Looking ahead, as there is increased focus on the (previously taken-for-granted) qualities of on-campus environments and PSVs for learning, and as access to these returns, we are also presented with the opportunity to extend on the lessons of lockdowns. BEL+T continues to support the development of new VSVs, and we observe that “immersive” and “augmented” approaches are delivering a further blurring of the physical and virtual in these important learning environments. New and more complex “combined” types of VSVs are emerging and offer scope for further research, as does the investigation of different approaches to the design of VSVs to address these learning purposes.

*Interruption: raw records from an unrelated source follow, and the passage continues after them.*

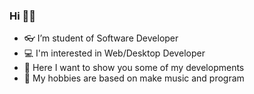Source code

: ### Hi 👋😄
- 👓 I’m student of Software Developer
- 💻 I'm interested in Web/Desktop Developer
- 🎨 Here I want to show you some of my developments
- 🎼 My hobbies are based on make music and program

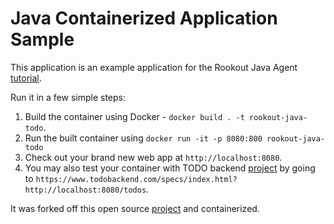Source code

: # Java Containerized Application Sample

This application is an example application for the Rookout Java Agent [tutorial](https://docs.rookout.com/docs/java-container-tutorial/).

Run it in a few simple steps:
1. Build the container using Docker - `docker build . -t rookout-java-todo`.
2. Run the built container using `docker run -it -p 8080:800 rookout-java-todo`
3. Check out your brand new web app at `http://localhost:8080`.
4. You may also test your container with TODO backend [project](https://todobackend.com/) by going to `https://www.todobackend.com/specs/index.html?http://localhost:8080/todos`.

It was forked off this open source [project](https://github.com/jcsantosbr/todo-backend-springboot2-java12) and containerized.
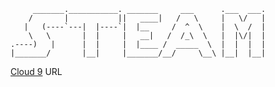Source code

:          _______.___________. _______     ___      .___  ___.
        /       |           ||   ____|   /   \     |   \/   |
       |   (----`---|  |----`|  |__     /  ^  \    |  \  /  |
        \   \       |  |     |   __|   /  /_\  \   |  |\/|  |
    .----)   |      |  |     |  |____ /  _____  \  |  |  |  |
    |_______/       |__|     |_______/__/     \__\ |__|  |__|
                                                         

[Cloud 9](https://ide.c9.io/timsellmyer/cidm4382-final_project) URL


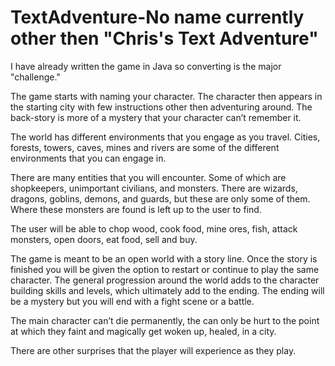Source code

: TextAdventure-No name currently
other then
"Chris's Text Adventure"
==================

I have already written the game in Java so converting is the major "challenge." 

The game starts with naming your character. The character then appears in the starting city with few instructions other then adventuring around. The back-story is more of a mystery that your character can’t remember it.

The world has different environments that you engage as you travel. Cities, forests, towers, caves, mines and rivers are some of the different environments that you can engage in.

There are many entities that you will encounter. Some of which are shopkeepers, unimportant civilians, and monsters. There are wizards, dragons, goblins, demons, and guards, but these are only some of them. Where these monsters are found is left up to the user to find.

The user will be able to chop wood, cook food, mine ores, fish, attack monsters, open doors, eat food, sell and buy.

The game is meant to be an open world with a story line. Once the story is finished you will be given the option to restart or continue to play the same character. The general progression around the world adds to the character building skills and levels, which ultimately add to the ending. The ending will be a mystery but you will end with a fight scene or a battle.

The main character can’t die permanently, the can only be hurt to the point at which they faint and magically get woken up, healed, in a city.

There are other surprises that the player will experience as they play.
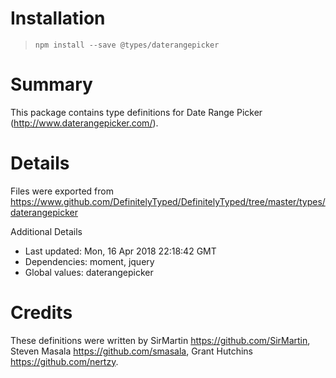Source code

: # Installation
> `npm install --save @types/daterangepicker`

# Summary
This package contains type definitions for Date Range Picker (http://www.daterangepicker.com/).

# Details
Files were exported from https://www.github.com/DefinitelyTyped/DefinitelyTyped/tree/master/types/daterangepicker

Additional Details
 * Last updated: Mon, 16 Apr 2018 22:18:42 GMT
 * Dependencies: moment, jquery
 * Global values: daterangepicker

# Credits
These definitions were written by SirMartin <https://github.com/SirMartin>, Steven Masala <https://github.com/smasala>, Grant Hutchins <https://github.com/nertzy>.
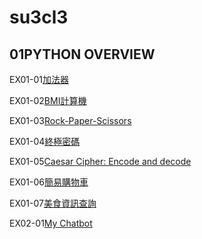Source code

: # su3cl3
## 01PYTHON OVERVIEW
EX01-01[加法器](https://colab.research.google.com/drive/1Hthci2ixoFndPtrgjIIGO5GQbK6LWsEm#scrollTo=tD0MMLXP3DVL)

EX01-02[BMI計算機](https://colab.research.google.com/drive/1c4oQtiTcgmvI1ZthwzR9aiY1D06_fsEp#scrollTo=ZiGDvJUkGSBl)

EX01-03[Rock-Paper-Scissors](https://colab.research.google.com/drive/1XWMUW0zDwAWzMNIPdG2RxWuf8Z29cEBq#scrollTo=5Y3lSd63SJ05)

EX01-04[終極密碼](https://colab.research.google.com/drive/1QsU6LFQwEsCPzY7oro_TiWgi78ScUXGw?authuser=1)

EX01-05[Caesar Cipher: Encode and decode](https://colab.research.google.com/drive/1Vgja2_LFAkTq2yoeLwM1ntNtK_YFW9Xn#scrollTo=BdV4uQr6J2bd)

EX01-06[簡易購物車](https://colab.research.google.com/drive/16VZxrVSbz7XkmyU9U8U9niYFBzUih-jm#scrollTo=K62h0kEC1iTR)

EX01-07[美食資訊查詢](https://colab.research.google.com/drive/1_Ev6J-Sg61YSLFnf0_pd-O4YQ7A2D28E?authuser=1#scrollTo=5P7etbhT-_QY)

EX02-01[My Chatbot](https://colab.research.google.com/drive/152fKpFq-RH7H54TaPCYaChJMzrcHfhpR?authuser=1#scrollTo=seSqTxouUqwi)
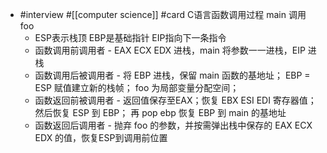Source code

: - #interview #[[computer science]] #card C语言函数调用过程 main 调用 foo  
	- ESP表示栈顶 EBP是基础指针 EIP指向下一条指令  
	- 函数调用前调用者 - EAX ECX EDX 进栈，main 将参数一一进栈，EIP 进栈  
	- 函数调用后被调用者 - 将 EBP 进栈，保留 main 函数的基地址； EBP = ESP 赋值建立新的栈帧； foo 为局部变量分配空间；  
	- 函数返回前被调用者 - 返回值保存至EAX；恢复 EBX ESI EDI 寄存器值；然后恢复 ESP 到 EBP； 再 pop ebp 恢复 EBP 到 main 的基地址  
	- 函数返回后调用者 - 抛弃 foo 的参数，并按需弹出栈中保存的 EAX ECX EDX 的值，恢复ESP到调用前位置  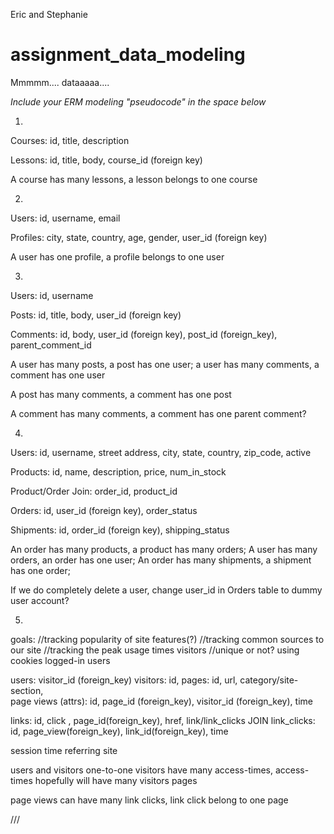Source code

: Eric and Stephanie

# assignment_data_modeling
Mmmmm.... dataaaaa....

*Include your ERM modeling "pseudocode" in the space below*

1.

Courses: id, title, description

Lessons: id, title, body, course_id (foreign key)

A course has many lessons, a lesson belongs to one course



2.

Users: id, username, email

Profiles: city, state, country, age, gender, user_id (foreign key)

A user has one profile, a profile belongs to one user




3.

Users: id, username

Posts: id, title, body, user_id (foreign key)

Comments: id, body, user_id (foreign key), post_id (foreign_key), parent_comment_id


A user has many posts, a post has one user; a user has many comments, a comment has one user

A post has many comments, a comment has one post

A comment has many comments, a comment has one parent comment?



4.

Users: id, username, street address, city, state, country, zip_code, active

Products: id, name, description, price, num_in_stock

Product/Order Join: order_id, product_id

Orders: id, user_id (foreign key), order_status

Shipments: id, order_id (foreign key), shipping_status

An order has many products, a product has many orders;
A user has many orders, an order has one user;
An order has many shipments, a shipment has one order;

If we do completely delete a user, change user_id in Orders table to dummy user account?


5.
goals:
  //tracking popularity of site features(?)
  //tracking common sources to our site
  //tracking the peak usage times
visitors
  //unique or not? using cookies
logged-in users   

<!-- unique users: logged-in / not  -->
users: visitor_id (foreign_key)
visitors: id,
pages: id, url, category/site-section,  
page views (attrs): id, page_id (foreign_key), visitor_id (foreign_key), time  

links: id, click , page_id(foreign_key), href,
link/link_clicks JOIN
link_clicks: id, page_view(foreign_key), link_id(foreign_key), time

session time
referring site

users and visitors one-to-one
visitors have many access-times, access-times hopefully will have many visitors
pages

page views can have many link clicks, link click belong to one page







///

As VSVs are designed and introduced, a continued focus on specific learning aims alongside technical developments is crucial to ensure that students, wherever they are physically located, can benefit from learning on (and in) virtual site.

Acknowledgments

The authors would like to acknowledge the ABP staff who contributed to the development of virtual site visits, and the Faculty of Architecture, Building and Planning for its continued support of research into best practice teaching and learning for built environments disciplines.

Disclosure statement

No potential conflict of interest was reported by the author(s).

Appendix

Semi-structured staff interview outline

Interview (30 min)

Structure and introduction − 5 min

 

• • Introduction

• • Commence recording

• • Confirm consent form return and agreement

Questions

Context – 5 min

• • Confirm subject

• • Subject ILOs point toward a focus on XXX (identified in advance via handbook entries, and LMS presence) … Is this still a good description of the learning aims?

• • VSV Role in your subject – 15 min

• • How are students prepared to engage with the VSV in your subject?

• • Students are exposed to content/knowledge through the VSV … what do you want the VSV to deliver for students and their learning?

• • How are the interactions/conversations between students, or between staff and students impacted by the VSV?

• • Is there related assessment activity as part of the subject design? What is this? How direct are the links to the VSV? (ie does it draw on the ‘experience’ or is it specifically embedded)

Review – 5 mins

• • Do you think the VSV is successful for this subject? Why/not?

• • How would you like to develop this current VSV approach or improve it?